Bauer Sweetland (auf kaltem Liebesentzug: Jameson Thomas) ist kein glücklicher Mensch. Er sucht eine Frau, die Traumfrau, jene, die vor ihm sitzt, nicht als Tagtraumgestalt seinen tiefsten Wunsch potenziert. Auf seiner Checkliste stehen drei Namen, aber deren Makel karikiert Hitchcock mit spitzer Zunge. Ein wankelmütiger Jammerlappen ist dabei (es wird auch um zerflossene Eiswürfel geheult!), ebenso wie ein überhitztes Biest (Kopfschütteln nach Maschinengewehrsalvenart!).

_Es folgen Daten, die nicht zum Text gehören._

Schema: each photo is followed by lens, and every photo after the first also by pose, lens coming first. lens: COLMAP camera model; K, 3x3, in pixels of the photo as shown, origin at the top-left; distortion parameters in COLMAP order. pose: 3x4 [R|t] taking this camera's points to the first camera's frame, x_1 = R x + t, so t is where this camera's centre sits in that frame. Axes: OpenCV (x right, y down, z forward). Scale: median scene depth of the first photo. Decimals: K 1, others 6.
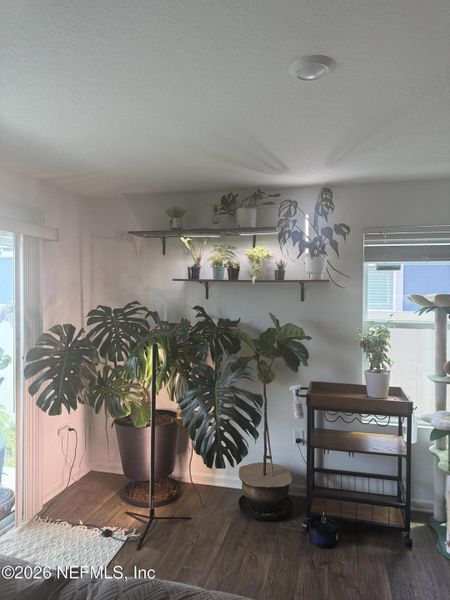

Wenn "The Farmer's Wife" – Hitchcock mochte ihn nicht – eines lehrt, dann das: Liebe ist ein säurehaltiges Gemisch aus Angst und Aggressivität, und den roten Bereich, in dem diese Liebe ihren Zeiger schwingt, füllt Hitchcock bis zur Übersteigerung. Folglich ist "The Farmer's Wife" einer der aufgeregtesten Hitchcock-Stummfilme; sein Wissen um die ernst gemeinten Abschnitte, die aufs Korn genommen werden, das ist wie Sprechblasenhumor und Komödiantenstadl zu einer Einheit verschmolzen. Irgendwie aufs Verrückte, ja aufs Nimmersatte abonniert, bereitet es Hitchcock diebische Schadenfreude, Korb um Korb auszuprobieren. Mittendrin: Gordon Harker als Butler, Taugenichts und herzensverschlagener Einfaltspinsel, der mit Schnürsenkeln und einer zu weiten Hose in jedes denkbare Fettnäpfchen tapst. Und trotz alledem, dem Irrsinn durch Unsinn, demonstriert Hitchcock wahrhaftige Liebe als Quell in der Einsamkeit – da ist nämlich noch eine Frau. Ihr Name birgt Macht. Eine goldige, traumhaft entzückende Zweierfindung.